Bir çiçeğin sessiz çığlığına kulak verin...
Dünyada yalnızca Ankara’nın Gölbaşı ilçesinde yetişen, zarifliğiyle doğanın bir mucizesi olan Sevgi Çiçeği, yok olma tehlikesiyle karşı karşıya.
Belki adını ilk kez duyuyorsunuz: Sevgi Çiçeği… Halk arasında “hasırcı çiçeği”, “yanar döner” ya da “gelin düğmesi” olarak da biliniyor. Bu özel çiçek, sadece Gölbaşı’nın Hacı Hasan Köyü çevresinde doğal olarak yetişiyor. 1848 yılında Rus bilim insanı Pierre de Tchihatcheff tarafından keşfedilen bu endemik tür, bugün yaşam mücadelesi veriyor.

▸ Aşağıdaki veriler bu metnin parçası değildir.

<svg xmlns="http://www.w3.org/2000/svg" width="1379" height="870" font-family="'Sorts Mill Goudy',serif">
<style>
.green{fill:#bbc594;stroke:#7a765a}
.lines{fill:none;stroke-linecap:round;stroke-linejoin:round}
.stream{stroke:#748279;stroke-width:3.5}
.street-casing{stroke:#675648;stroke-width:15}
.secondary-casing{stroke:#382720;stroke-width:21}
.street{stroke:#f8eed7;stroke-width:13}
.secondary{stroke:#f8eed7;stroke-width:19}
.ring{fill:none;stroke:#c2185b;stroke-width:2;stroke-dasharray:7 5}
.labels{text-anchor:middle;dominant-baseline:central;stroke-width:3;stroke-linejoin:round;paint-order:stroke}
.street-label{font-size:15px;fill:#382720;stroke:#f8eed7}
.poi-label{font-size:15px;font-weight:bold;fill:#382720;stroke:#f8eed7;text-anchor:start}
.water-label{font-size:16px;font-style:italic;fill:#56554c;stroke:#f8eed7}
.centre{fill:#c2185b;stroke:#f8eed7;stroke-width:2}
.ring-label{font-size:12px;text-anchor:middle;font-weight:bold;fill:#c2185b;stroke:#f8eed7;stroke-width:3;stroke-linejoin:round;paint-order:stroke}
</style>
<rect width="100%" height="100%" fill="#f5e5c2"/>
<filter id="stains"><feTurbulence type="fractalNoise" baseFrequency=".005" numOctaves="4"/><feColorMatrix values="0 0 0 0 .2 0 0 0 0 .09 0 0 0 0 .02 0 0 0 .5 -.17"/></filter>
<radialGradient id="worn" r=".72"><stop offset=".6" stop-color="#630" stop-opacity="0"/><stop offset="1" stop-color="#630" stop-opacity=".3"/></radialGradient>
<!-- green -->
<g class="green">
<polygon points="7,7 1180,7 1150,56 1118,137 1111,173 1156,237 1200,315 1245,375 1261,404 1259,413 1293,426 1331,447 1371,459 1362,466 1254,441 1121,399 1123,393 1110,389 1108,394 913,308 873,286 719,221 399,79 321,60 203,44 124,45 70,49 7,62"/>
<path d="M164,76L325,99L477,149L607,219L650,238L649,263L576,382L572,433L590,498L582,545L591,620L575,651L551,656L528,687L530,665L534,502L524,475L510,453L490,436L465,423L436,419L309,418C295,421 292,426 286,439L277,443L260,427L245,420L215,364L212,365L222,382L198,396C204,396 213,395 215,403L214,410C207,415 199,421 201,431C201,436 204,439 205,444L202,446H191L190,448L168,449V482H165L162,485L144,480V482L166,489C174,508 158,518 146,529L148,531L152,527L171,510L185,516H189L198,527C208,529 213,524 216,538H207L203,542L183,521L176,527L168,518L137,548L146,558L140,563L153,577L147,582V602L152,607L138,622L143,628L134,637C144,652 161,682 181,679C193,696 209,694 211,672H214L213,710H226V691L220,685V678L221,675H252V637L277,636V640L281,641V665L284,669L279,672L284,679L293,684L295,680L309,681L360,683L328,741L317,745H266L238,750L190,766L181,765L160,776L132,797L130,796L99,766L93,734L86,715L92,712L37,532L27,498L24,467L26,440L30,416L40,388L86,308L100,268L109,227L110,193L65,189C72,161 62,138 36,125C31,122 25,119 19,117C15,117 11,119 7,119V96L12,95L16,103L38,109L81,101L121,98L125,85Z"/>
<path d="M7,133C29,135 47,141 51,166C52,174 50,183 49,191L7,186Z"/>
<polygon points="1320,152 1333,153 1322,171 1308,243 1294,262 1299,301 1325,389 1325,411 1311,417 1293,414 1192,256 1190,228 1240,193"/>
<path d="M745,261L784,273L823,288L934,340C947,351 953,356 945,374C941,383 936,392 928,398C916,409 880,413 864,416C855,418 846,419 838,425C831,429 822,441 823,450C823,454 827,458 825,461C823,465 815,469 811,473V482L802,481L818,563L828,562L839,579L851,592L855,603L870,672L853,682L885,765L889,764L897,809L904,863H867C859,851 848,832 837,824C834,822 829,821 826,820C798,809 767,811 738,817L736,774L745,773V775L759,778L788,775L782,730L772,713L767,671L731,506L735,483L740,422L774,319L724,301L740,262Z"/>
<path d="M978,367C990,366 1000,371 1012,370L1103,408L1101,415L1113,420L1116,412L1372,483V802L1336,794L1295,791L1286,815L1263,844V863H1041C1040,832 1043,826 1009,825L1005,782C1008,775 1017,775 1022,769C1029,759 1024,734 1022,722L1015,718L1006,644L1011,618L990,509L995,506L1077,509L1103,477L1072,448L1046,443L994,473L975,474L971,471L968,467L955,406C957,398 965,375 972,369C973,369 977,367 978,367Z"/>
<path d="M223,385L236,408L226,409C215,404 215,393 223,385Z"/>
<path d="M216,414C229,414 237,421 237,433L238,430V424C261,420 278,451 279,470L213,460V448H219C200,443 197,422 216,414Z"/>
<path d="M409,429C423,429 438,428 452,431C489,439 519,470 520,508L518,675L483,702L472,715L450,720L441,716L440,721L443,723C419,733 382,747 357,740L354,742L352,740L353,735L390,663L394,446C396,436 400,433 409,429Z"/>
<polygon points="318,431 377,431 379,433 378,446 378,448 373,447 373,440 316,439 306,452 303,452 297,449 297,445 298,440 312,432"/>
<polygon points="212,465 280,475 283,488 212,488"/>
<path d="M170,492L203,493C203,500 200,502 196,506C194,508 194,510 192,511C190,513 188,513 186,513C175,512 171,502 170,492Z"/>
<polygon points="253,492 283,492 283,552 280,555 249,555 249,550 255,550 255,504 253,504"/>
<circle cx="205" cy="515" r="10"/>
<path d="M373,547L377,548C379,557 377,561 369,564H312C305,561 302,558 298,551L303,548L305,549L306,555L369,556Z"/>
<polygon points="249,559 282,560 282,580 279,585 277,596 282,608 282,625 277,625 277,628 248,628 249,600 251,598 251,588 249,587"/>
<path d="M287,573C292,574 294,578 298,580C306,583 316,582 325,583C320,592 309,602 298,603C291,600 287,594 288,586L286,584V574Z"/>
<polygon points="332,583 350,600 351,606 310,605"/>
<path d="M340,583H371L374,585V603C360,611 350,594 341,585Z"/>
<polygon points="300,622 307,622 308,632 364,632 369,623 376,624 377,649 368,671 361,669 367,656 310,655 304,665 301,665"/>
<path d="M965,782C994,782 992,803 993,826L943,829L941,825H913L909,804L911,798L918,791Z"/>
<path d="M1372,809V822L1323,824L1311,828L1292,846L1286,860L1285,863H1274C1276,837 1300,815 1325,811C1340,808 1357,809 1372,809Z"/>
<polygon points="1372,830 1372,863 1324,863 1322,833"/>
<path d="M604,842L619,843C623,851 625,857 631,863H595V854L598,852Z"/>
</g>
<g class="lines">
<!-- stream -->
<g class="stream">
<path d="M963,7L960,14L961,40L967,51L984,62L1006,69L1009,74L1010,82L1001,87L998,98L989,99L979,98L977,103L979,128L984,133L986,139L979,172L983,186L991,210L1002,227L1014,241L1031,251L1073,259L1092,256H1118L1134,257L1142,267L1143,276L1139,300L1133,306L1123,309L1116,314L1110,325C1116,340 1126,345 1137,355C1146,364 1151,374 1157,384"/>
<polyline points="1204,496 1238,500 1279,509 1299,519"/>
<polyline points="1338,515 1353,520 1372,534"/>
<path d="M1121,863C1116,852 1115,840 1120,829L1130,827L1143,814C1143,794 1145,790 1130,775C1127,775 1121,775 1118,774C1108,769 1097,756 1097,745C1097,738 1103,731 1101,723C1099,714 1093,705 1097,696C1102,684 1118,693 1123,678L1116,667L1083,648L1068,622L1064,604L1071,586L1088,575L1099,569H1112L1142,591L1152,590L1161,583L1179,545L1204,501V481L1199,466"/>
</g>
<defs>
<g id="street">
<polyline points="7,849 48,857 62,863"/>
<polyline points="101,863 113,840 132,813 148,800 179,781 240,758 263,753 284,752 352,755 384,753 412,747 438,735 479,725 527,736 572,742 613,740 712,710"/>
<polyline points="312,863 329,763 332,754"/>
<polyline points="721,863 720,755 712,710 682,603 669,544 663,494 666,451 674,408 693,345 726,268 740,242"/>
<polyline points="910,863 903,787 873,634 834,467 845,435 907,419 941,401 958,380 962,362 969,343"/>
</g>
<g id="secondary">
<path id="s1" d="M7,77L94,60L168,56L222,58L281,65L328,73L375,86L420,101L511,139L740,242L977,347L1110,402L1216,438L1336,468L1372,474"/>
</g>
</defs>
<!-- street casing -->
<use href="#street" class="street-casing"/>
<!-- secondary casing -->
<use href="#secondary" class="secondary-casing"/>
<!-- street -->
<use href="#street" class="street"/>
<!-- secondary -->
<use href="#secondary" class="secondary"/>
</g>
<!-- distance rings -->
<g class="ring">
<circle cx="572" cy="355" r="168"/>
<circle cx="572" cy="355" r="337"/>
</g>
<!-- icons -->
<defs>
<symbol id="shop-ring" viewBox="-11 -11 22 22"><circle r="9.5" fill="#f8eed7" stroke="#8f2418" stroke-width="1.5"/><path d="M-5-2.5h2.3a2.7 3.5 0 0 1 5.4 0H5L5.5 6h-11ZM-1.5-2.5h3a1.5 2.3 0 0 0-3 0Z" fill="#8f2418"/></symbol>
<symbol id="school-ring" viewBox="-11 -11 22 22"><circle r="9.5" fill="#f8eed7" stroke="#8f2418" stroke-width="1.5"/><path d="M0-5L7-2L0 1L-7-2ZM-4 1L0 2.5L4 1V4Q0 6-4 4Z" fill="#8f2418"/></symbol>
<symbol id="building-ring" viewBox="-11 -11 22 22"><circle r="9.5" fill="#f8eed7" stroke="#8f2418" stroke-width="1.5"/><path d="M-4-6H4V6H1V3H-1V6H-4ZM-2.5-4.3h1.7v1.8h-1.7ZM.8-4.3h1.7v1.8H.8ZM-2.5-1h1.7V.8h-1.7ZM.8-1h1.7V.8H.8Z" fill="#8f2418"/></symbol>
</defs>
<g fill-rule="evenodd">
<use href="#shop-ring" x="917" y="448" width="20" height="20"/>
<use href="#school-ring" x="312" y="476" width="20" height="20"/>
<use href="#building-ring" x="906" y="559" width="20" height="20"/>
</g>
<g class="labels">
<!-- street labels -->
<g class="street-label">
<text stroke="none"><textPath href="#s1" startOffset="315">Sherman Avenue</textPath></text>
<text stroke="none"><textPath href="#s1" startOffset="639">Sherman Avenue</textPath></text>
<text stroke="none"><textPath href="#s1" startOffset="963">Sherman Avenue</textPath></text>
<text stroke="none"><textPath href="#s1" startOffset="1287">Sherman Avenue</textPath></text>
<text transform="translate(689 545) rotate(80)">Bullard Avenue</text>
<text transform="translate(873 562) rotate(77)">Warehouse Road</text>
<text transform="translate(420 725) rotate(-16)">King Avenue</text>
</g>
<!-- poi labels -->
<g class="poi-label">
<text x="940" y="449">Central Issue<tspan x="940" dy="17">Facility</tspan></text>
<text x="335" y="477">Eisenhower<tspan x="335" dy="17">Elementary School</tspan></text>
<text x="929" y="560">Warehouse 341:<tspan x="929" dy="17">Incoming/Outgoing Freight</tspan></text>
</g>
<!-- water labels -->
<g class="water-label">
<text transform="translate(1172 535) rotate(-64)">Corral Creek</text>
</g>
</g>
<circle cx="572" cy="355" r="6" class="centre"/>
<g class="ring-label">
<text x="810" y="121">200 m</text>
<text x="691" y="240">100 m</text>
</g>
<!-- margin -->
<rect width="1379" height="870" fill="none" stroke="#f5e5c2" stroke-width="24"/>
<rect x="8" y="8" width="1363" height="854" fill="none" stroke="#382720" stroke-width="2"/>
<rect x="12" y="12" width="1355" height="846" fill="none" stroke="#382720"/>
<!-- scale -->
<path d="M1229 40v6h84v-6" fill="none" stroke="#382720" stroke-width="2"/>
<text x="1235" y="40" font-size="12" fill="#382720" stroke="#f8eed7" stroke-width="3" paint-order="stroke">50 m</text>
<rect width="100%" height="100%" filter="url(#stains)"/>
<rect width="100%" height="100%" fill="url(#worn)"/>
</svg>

Sevgi Çiçeği, Avrupa'nın Yabani Hayatı Koruma (Bern) Sözleşmesi kapsamında kesin olarak korunması gereken türler arasında yer alıyor. Türkiye de bu sözleşmeye taraf olarak çiçeğin korunmasını yasal güvence altına almış durumda.
Ayrıca, Mogan ve Eymir gölleri çevresi 1990 yılında "Özel Çevre Koruma Bölgesi" ilan edilerek bu nadir çiçeğin yaşam alanı koruma altına alındı.
Ancak tüm bu önlemlere rağmen, Sevgi Çiçeği her geçen yıl biraz daha sessizliğe gömülüyor. Nedeni açık: Tarım ilaçlarının aşırı kullanımı, göl çevresindeki yoğun yapılaşma ve doğaya olan ilgisizliğimiz… Bu güzel çiçek, en çok da insan eliyle tehdit ediliyor.
Her yıl Nisan sonunda çiçeklenmeye başlayan Sevgi Çiçeği, Haziran başında en canlı haline ulaşıyor. Göz alıcı renkleriyle tarla kenarlarını, yol boylarını süslüyor. Ama artık o renkleri görmek giderek zorlaşıyor. Çünkü sayıları azalıyor, toprakları daralıyor.
Gölbaşı Belediyesi Park ve Bahçeler Müdürlüğü’nün çabaları sayesinde, Sevgi Çiçeği bugün hâlâ varlığını sürdürebiliyor. Ancak bu yeterli değil. Doğayı korumak, sadece bir kurumun değil hepimizin sorumluluğu.
Çünkü bir çiçeğin susması, doğanın bize gönderdiği son uyarıdır.
Lütfen unutmayın:
* Sevgi Çiçeği’ni koparmayın.
* Yetiştiği alanlara zarar vermeyin.
*Tarımda bilinçli ilaç kullanımını savunun.
* Yapılaşmanın doğayı yok etmesine sessiz kalmayın.
Doğa bize sevgiyle yaklaşıyor. Şimdi, Sevgi Çiçeği’ne sevgiyle sahip çıkma zamanı.